Pallamano in lutto, morto l'azzurro Bisori

TERAMO – La pallamano italiana si è svegliata con un grande dolore nel cuore, colpita da un lutto tremendo: è morto a Bologna, a soli 24 anni, Alessio Bisori, grande talento, già centrale del Bologna e quest’anno in Elite con l’Ambra Prato del teramano Pierluigi Di Marcello. Poco ancora si conosce della dinamica del suo decesso, avvenuto poco dopo la mezzanotte, alla stazione di Bologna, in un tragico incidente. Bisori, così come il suo compagno di stanza Di Marcello, oggi sarebbe dovuto essere a Fasano al raduno dell’Italia senor che dall’8 al 10 giugno affronta a Bari le gare di qualificazione per i preliminari degli Europei 2014 di pallamano maschile contro Grecia, Svizzera e Gran Bretagna. Alessio faceva infatti parte dei 20 convocati che il ct teramano Franco Chionchio ha individuato per formare la migliore formazione azzurra da opporre agli avversari. Bisori, in passato più volte molto vicino a vestire la maglia biancorossa della Teknoelettronica, godeva dell’apprezzamento dell’intero mondo della pallamano italiana: giocatore di grande personalità e carattere, aveva doti importanti e su di lui faceva affidamento non soltanto l’Ambra ma anche la Nazionale. Era tra l’altro uno dei pezzi più ambiti sul mercato. La notizia è piombata come un fulmine a ciel sereno sul clan azzurro, alla vigilia di un appuntamento sportivo decisivo. Tutte le squadre impegnate in questo fine settimana sui campi di handball osserveranno un minuto di silenzio in segno di cordoglio.

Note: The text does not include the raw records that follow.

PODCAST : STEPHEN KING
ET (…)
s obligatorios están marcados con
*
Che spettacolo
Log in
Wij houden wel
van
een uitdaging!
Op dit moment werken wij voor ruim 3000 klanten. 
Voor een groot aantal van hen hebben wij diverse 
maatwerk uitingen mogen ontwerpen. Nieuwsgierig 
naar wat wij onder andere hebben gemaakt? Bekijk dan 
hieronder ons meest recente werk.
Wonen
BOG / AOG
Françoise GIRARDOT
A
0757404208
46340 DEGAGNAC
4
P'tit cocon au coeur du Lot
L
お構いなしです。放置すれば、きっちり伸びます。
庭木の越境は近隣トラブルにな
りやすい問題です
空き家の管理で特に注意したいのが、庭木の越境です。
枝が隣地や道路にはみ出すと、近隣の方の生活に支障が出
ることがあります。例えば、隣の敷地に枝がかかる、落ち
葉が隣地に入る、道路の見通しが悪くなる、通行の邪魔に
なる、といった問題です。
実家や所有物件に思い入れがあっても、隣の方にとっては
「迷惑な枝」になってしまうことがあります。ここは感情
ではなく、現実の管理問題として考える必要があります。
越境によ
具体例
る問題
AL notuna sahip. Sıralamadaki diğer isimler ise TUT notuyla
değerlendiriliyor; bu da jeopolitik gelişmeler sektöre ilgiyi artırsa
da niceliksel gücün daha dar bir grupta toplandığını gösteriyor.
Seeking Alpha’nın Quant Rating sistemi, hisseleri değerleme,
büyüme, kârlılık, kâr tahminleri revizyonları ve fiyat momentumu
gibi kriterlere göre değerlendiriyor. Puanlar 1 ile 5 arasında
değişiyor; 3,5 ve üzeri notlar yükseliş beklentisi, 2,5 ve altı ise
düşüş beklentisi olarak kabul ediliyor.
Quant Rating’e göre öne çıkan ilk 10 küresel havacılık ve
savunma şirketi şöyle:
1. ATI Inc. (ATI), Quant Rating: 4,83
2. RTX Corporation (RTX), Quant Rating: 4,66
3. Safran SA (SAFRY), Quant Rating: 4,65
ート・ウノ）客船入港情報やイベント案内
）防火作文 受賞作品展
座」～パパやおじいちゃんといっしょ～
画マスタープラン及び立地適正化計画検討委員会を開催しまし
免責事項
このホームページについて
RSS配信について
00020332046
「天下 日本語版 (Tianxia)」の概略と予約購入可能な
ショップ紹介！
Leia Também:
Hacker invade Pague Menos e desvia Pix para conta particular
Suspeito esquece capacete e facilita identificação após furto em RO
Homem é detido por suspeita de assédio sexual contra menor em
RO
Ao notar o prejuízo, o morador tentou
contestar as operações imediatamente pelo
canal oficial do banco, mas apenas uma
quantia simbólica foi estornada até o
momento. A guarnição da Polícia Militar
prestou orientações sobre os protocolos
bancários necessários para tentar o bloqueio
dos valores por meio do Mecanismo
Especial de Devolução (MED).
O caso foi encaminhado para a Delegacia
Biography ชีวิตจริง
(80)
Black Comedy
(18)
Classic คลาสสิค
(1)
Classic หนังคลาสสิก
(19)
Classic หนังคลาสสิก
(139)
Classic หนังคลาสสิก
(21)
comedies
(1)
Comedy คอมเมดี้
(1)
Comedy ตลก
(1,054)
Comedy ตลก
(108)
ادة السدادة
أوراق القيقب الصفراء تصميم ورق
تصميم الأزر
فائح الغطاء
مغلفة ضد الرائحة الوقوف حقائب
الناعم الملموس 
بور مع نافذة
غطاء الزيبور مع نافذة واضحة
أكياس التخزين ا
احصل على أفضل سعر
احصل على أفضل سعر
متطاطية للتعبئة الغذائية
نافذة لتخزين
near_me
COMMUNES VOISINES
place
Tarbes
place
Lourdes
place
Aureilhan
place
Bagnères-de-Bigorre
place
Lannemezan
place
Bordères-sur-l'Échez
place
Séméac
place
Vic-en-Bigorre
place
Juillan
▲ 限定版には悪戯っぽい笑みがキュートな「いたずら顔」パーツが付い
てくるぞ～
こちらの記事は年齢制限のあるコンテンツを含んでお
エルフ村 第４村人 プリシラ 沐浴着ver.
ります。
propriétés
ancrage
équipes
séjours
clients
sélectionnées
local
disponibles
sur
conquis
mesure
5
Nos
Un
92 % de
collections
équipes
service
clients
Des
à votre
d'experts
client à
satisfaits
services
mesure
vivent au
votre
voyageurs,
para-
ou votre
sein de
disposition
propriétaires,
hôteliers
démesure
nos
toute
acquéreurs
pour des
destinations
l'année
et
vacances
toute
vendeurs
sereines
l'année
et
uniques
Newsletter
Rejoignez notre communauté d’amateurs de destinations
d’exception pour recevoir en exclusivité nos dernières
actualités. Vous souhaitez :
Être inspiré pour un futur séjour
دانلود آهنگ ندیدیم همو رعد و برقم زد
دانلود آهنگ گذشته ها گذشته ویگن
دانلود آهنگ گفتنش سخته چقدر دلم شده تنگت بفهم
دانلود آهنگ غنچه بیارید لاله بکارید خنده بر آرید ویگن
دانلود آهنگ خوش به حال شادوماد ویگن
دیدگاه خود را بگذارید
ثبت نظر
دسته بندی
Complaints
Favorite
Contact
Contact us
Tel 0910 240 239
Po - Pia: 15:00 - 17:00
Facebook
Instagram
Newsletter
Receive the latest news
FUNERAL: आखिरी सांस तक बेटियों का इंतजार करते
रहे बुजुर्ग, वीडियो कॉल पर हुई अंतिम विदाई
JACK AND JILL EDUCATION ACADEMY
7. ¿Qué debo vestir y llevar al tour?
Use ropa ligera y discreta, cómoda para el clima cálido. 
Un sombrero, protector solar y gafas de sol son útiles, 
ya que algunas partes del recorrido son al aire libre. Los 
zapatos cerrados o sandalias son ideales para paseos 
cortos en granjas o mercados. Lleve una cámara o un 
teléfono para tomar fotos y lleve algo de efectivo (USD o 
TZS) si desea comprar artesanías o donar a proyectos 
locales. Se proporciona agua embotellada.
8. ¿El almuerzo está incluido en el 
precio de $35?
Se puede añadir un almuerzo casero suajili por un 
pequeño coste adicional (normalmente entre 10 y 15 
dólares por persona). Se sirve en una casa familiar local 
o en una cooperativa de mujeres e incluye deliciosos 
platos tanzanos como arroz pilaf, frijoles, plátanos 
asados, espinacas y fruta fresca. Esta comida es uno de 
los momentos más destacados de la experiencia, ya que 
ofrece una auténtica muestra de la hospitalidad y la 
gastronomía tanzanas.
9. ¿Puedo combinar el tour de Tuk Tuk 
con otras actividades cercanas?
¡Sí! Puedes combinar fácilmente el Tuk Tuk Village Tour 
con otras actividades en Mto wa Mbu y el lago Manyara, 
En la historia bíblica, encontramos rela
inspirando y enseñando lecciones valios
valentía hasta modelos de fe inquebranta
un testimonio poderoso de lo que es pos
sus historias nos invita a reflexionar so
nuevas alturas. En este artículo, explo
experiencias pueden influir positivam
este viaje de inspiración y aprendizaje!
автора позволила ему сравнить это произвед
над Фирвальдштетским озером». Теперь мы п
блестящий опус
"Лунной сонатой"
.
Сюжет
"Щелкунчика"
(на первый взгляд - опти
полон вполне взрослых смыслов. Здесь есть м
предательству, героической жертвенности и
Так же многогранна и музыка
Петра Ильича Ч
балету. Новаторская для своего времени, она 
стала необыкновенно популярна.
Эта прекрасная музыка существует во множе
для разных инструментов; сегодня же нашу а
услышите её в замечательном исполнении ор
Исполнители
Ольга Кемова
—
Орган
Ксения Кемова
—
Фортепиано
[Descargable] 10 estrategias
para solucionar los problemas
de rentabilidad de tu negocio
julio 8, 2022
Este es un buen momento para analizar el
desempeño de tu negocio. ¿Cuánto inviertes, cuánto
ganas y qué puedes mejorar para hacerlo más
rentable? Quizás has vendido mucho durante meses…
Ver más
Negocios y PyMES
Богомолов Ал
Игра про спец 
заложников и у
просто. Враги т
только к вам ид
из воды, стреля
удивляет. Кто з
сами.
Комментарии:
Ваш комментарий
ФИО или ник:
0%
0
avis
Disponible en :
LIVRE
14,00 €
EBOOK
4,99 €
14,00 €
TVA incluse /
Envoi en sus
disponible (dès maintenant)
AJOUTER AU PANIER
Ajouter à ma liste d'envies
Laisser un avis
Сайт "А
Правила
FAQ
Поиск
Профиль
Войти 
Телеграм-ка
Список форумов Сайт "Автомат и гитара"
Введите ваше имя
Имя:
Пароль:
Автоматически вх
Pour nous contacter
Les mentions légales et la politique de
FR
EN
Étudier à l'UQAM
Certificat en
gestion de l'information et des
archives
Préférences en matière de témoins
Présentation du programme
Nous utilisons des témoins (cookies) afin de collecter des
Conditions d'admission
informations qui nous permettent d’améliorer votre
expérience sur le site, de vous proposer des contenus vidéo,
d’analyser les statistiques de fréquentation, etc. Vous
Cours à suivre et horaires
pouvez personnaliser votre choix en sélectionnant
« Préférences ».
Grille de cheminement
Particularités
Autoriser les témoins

Un biglietto in hotel per i genitori. Secondo quanto ricostruito dalla polizia ferroviaria di Bologna, alcuni testimoni avrebbero visto il giovane atleta sdraiarsi sul binario numero 1 e attendere l’arrivo del treno. I soccorsi sono stati tempestivi ma è stato tutto inutile. Alessio si era stancato di vivere. Almeno così avrebbe scritto in un biglietto che ha lasciato nll’hotel di Bologna dove si era fermato proveniendo da Prato: oggi avrebbe raggiunto i compagni in ritiro. "Scusatemi, non riesco più a vivere" ha scritto ai genitori. Nel biglietto avrebbe anche spiegato alla famiglia che non ci sono motivazioni di lavoro dietro alla sua decisione di farla finita. Era nato il 14 febbraio 1988 e aveva collezionato 54 presenze in Nazionale, giocando in Serie A prima con l’Alpi Prato, poi con il Bologna United e adesso con l’Ambra Prato.

Italia con il lutto al braccio. La presidenza federale della pallamano ha deciso che l’Italia nel torneo di qualificazione di Bari nel prossimo fine settimana scenderà in campo con il lutto al braccio.